Court blocks portion of Aurora campaign finance measure in case brought by Mayor Mike Coffman – The Denver Post

An Arapahoe County District Court judge last week blocked portions of an Aurora campaign finance reform measure from going into effect in a case that featured the mayor accusing his own city of targeting him through law.

Mayor Mike Coffman sued the city in March over a measure passed late last year that would bar officeholders in Aurora from organizing campaigns on behalf of candidates or ballot issues.
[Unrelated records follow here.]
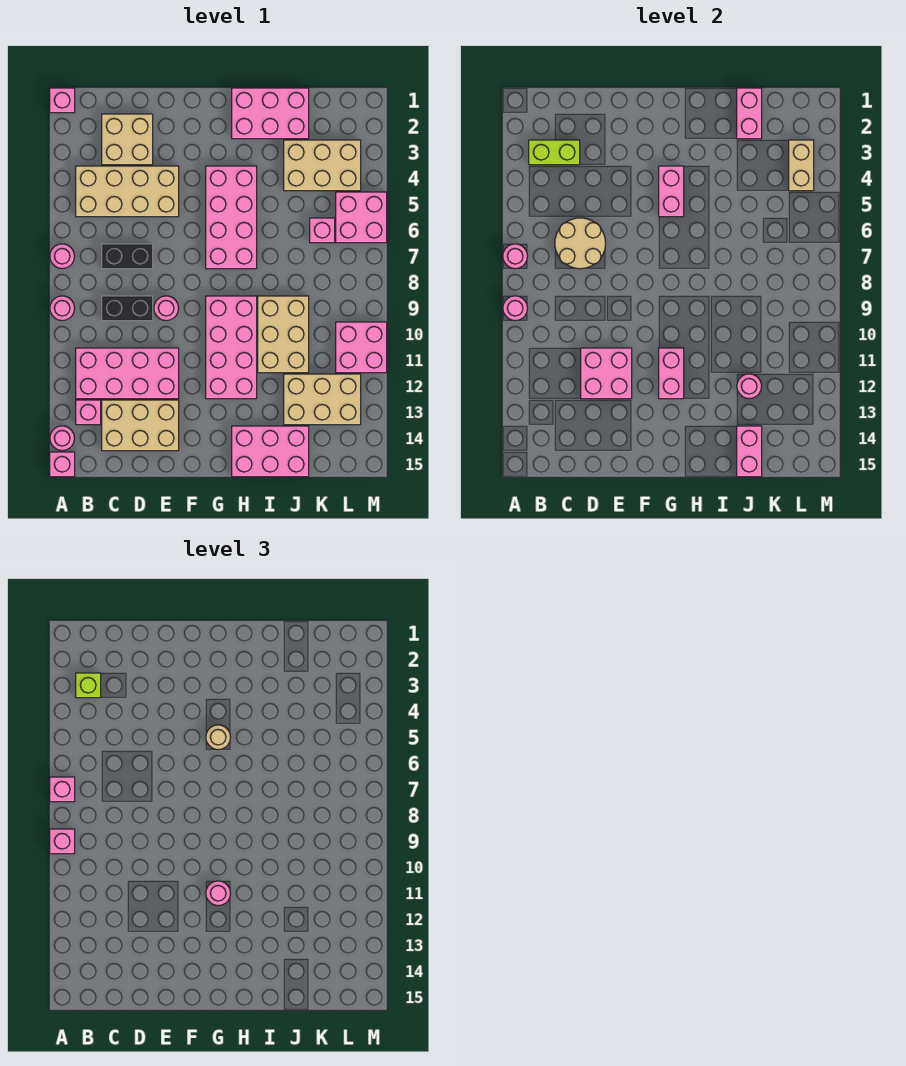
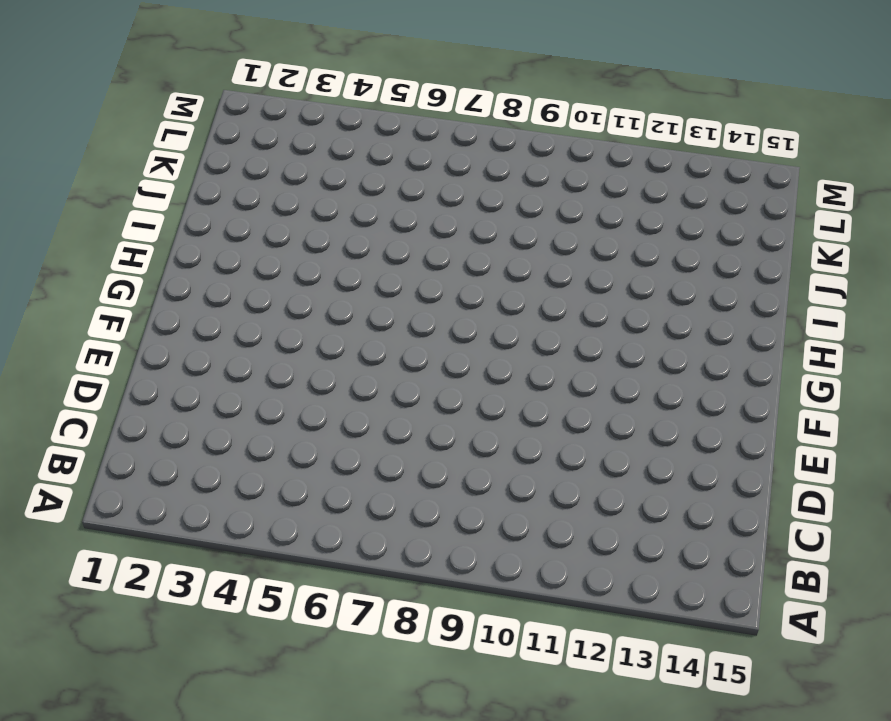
none -> pink 1x1 brick [50,88,75,113]
none -> pink 1x1 round brick [50,244,75,269]
none -> pink 1x1 round brick [50,296,75,321]
none -> pink 1x1 round brick [50,426,75,451]

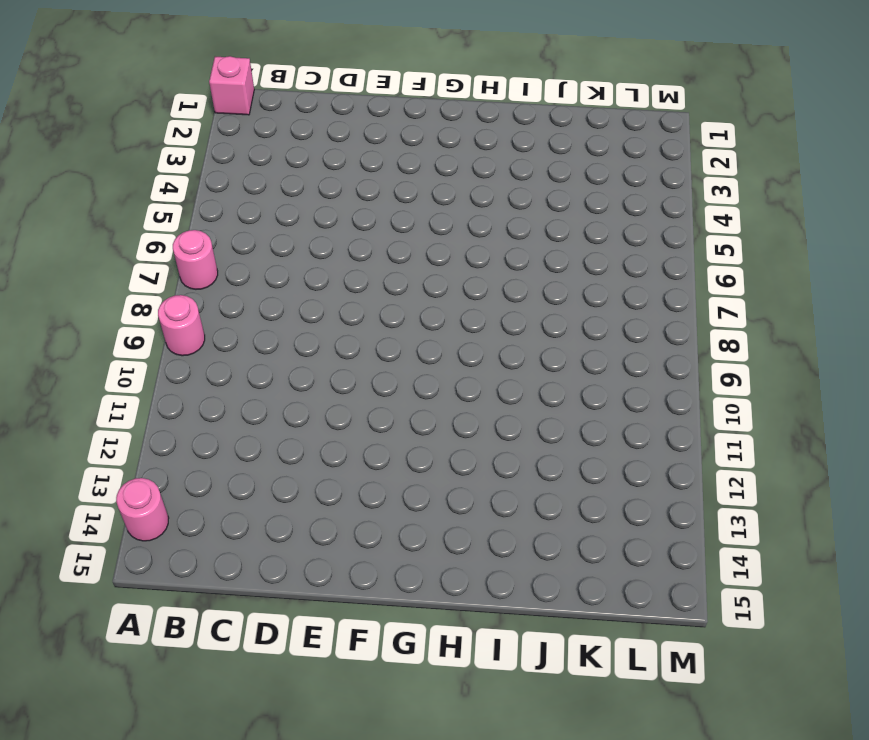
none -> pink 1x1 brick [50,452,75,477]
none -> tan 2x4 brick [76,166,179,217]
none -> pink 2x4 brick [76,348,179,399]
none -> pink 1x1 brick [76,400,101,425]

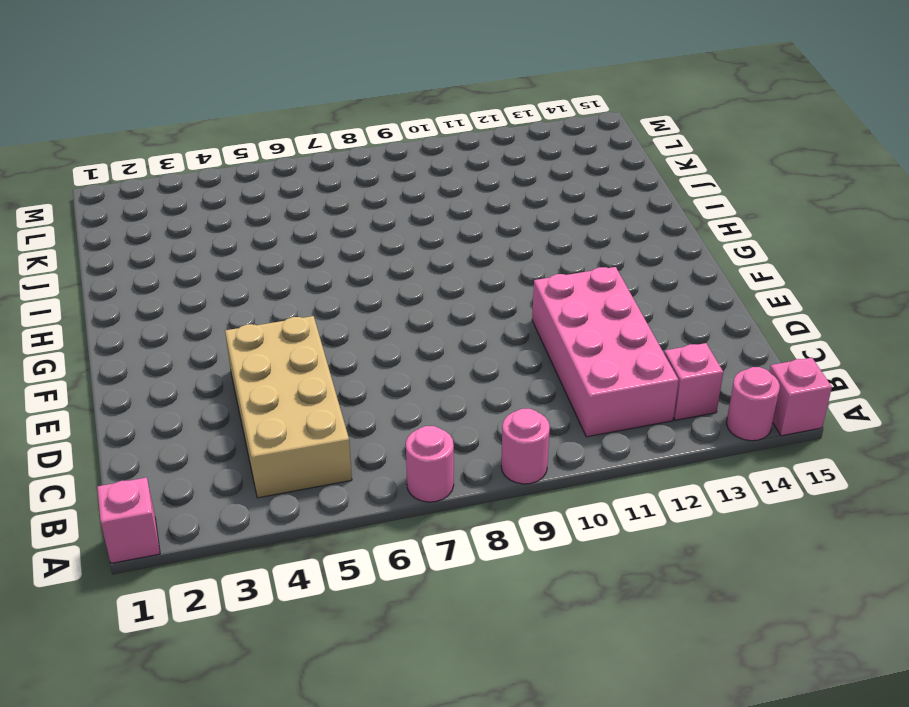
none -> tan 2x2 brick [102,114,153,165]
none -> black 1x2 brick [102,244,153,269]
none -> black 1x2 brick [102,296,153,321]
none -> tan 2x3 brick [102,400,179,451]

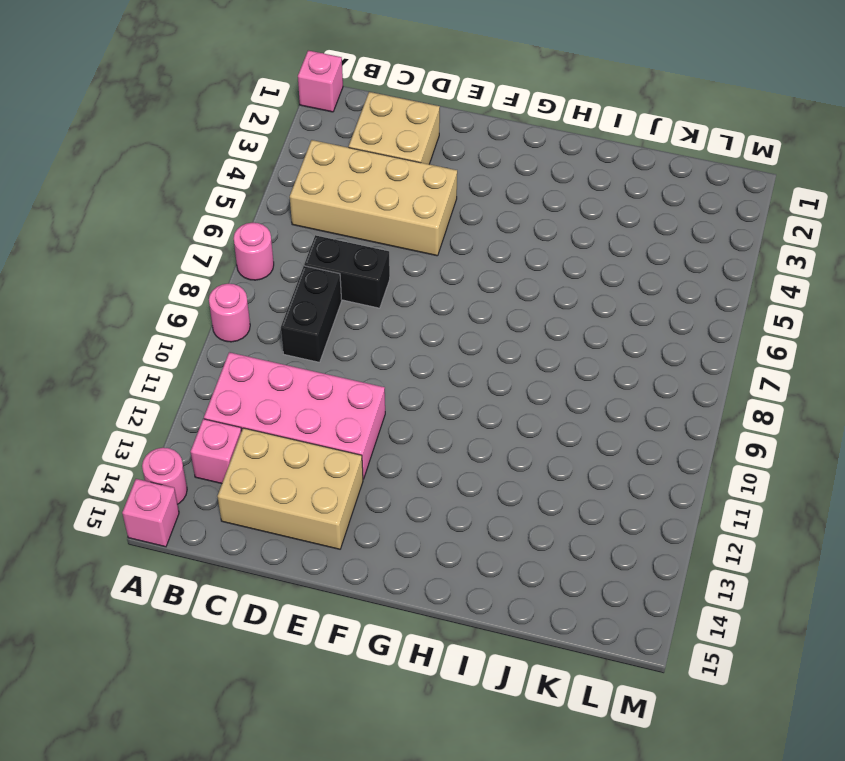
black 1x2 brick [281,266,342,362] -> black 1x2 brick turned to [102,296,153,321]
none -> pink 1x1 round brick [154,296,179,321]
none -> pink 2x4 brick [206,166,257,269]
none -> pink 2x4 brick [206,296,257,399]
none -> pink 2x3 brick [232,88,309,139]

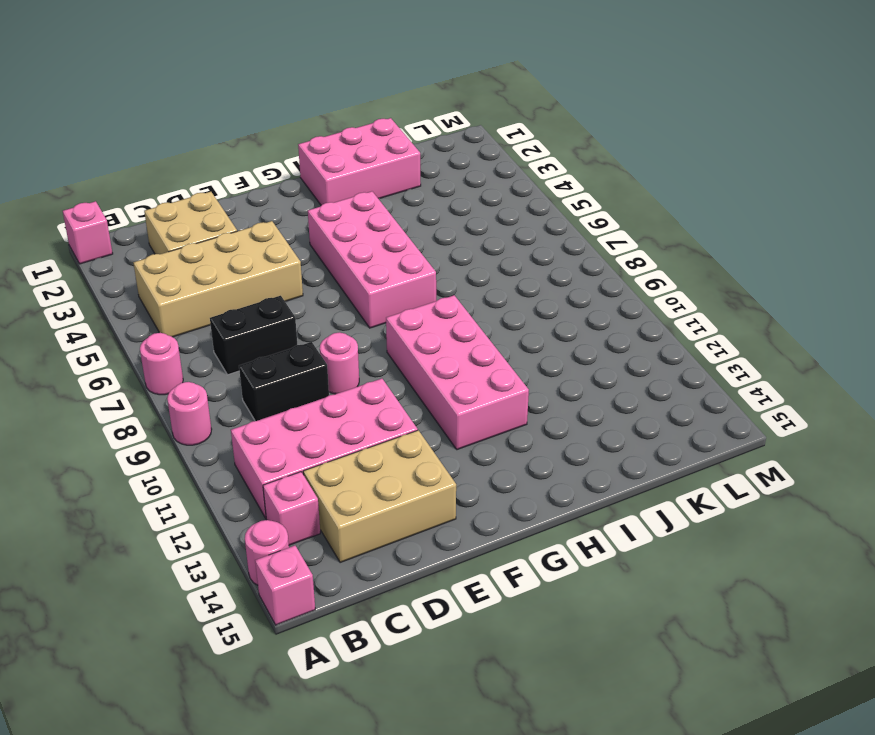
none -> pink 2x3 brick [232,426,309,477]
none -> tan 2x3 brick [258,296,309,373]
none -> tan 2x3 brick [284,140,361,191]
none -> tan 2x3 brick [284,374,361,425]

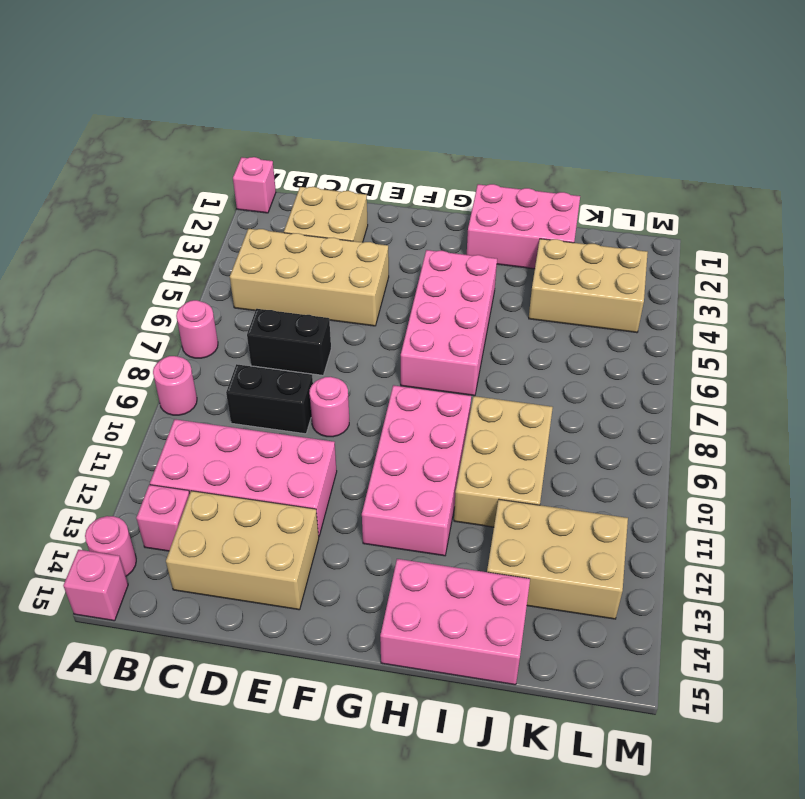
none -> pink 1x1 brick [310,218,335,243]
none -> pink 2x2 brick [336,192,387,243]
none -> pink 2x2 brick [336,322,387,373]
none -> pink 1x1 round brick [503,244,528,269]

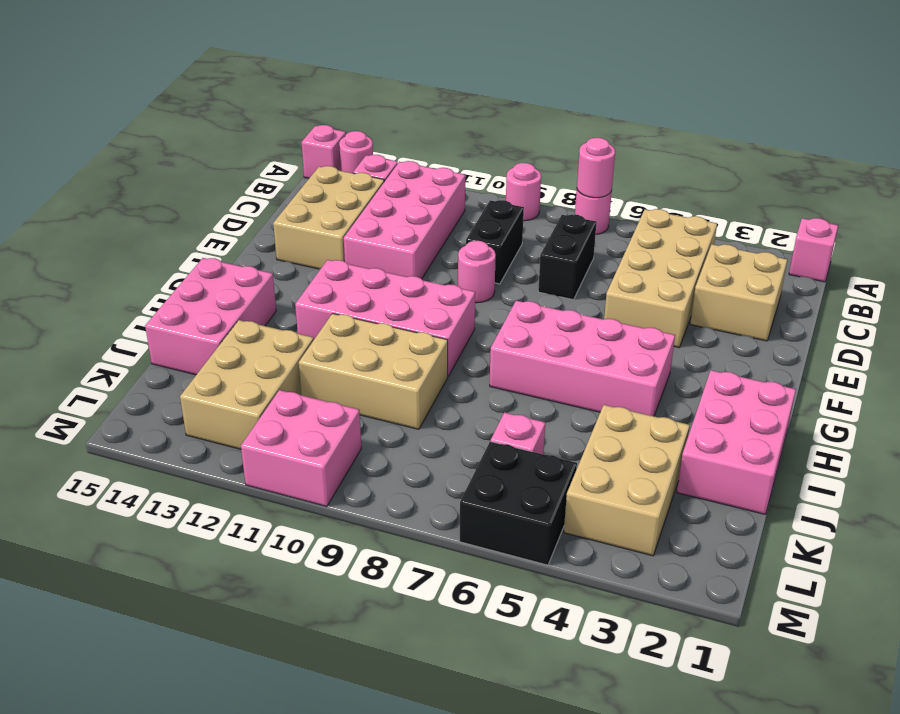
black 2x2 brick [459,441,577,565] -> pink 2x2 brick [336,192,387,243]
none -> pink 1x1 round brick [503,296,528,321]
none -> lime 1x2 brick [529,140,580,165]
none -> tan 2x2 round brick [555,218,606,269]
none -> pink 2x2 brick [581,348,632,399]

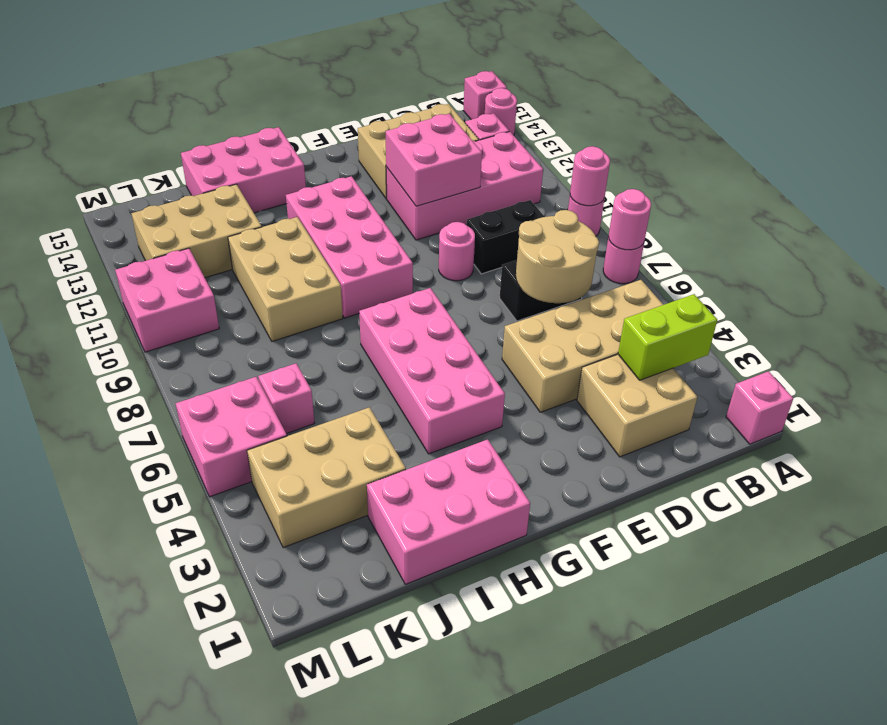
none -> pink 1x2 brick [659,166,684,217]
none -> pink 1x2 brick [659,348,684,399]
none -> pink 1x2 brick [737,88,762,139]
none -> pink 1x1 round brick [737,374,762,399]

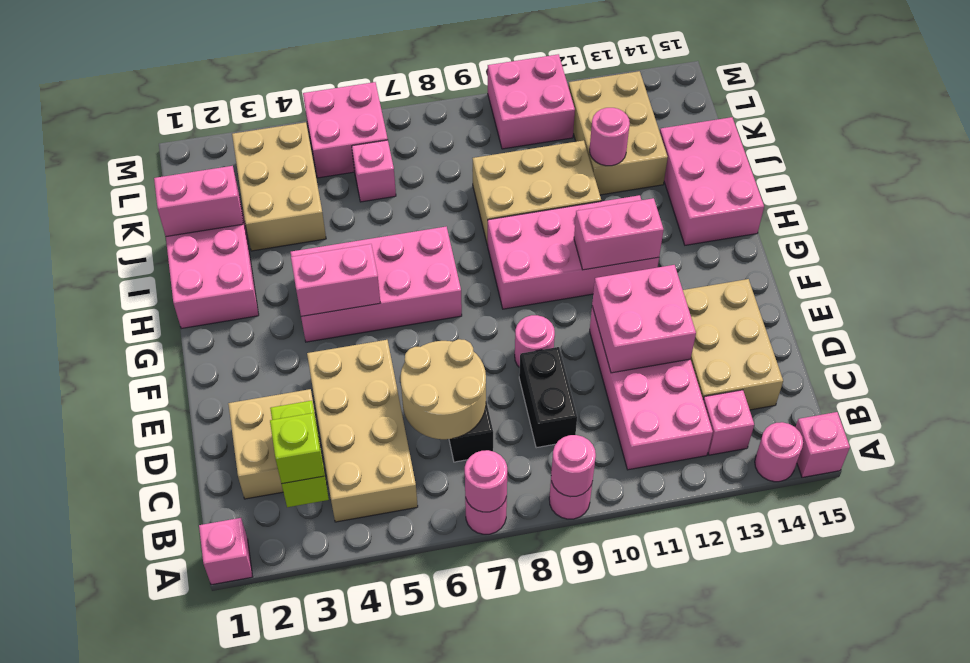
none -> pink 1x2 brick [737,426,762,477]
none -> tan 1x2 brick [789,140,814,191]
none -> pink 1x1 brick [50,777,75,802]
none -> pink 1x1 brick [50,829,75,854]

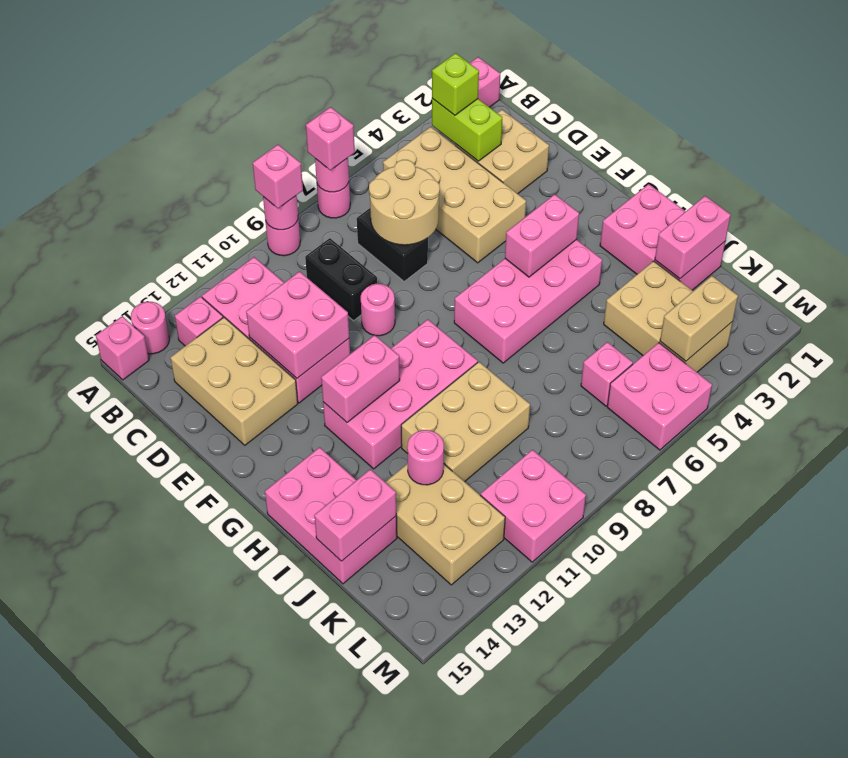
none -> tan 1x1 round brick [206,725,231,750]
none -> pink 1x1 round brick [206,881,231,906]

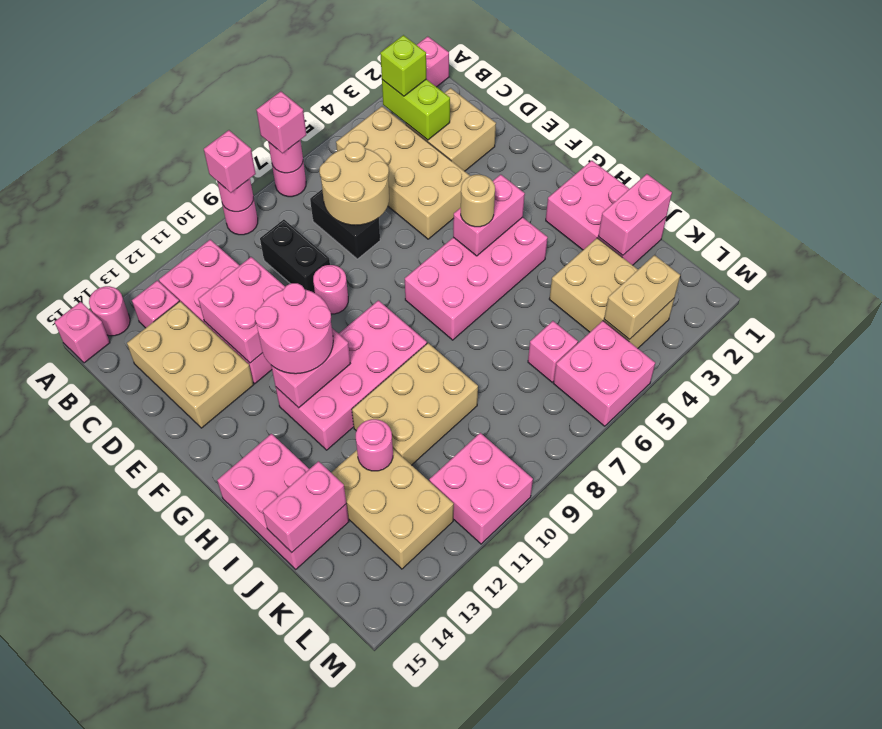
pink 2x2 round brick [255,283,333,374] -> pink 1x1 round brick [206,881,231,906]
“…the Court rejects the argument that association between candidates fights the appearance of impropriety and, or actual corruption,” District Court Judge Peter F. Michaelson wrote in the preliminary injunction on Friday. “To make that conclusion would require the Court to accept the dubious premise that incumbents are all corrupt and only self-funded candidates, or those with support from outside the community and without the need to associate with existing elected officials, are pure.”

The campaign finance measure, which the City Council passed late last year, limits individual donations to a candidate or his or her political committee to $400 per election cycle in a ward race and $1,000 in an at-large or mayoral race, and there are no limits to self-funded campaigns.

Coffman said he agreed with these aspects of the measure but believes the prohibition on officeholders organizing, maintaining or controlling a political or issue committee was written with him in mind.

“These extreme rules are designed specifically to deny me the fundamental right to publicly support candidates or ballot initiatives,” Coffman said in a statement. “I’m grateful that the court has granted an injunction suspending these rules while our lawsuit to have them declared unconstitutional continues.”

The ordinance came to be after Coffman, a Republican and former U.S. congressman, won the 2019 mayor’s race after raising $700,000 in a campaign that saw a million dollars pour in.

“There’s nothing in the First Amendment that excludes mayors or other elected officials from speaking out on elections or publicly backing political candidates,” said Dan Burrows, Public Trust Institute’s Legal Director, a nonprofit law firm representing Coffman in his fight against the city.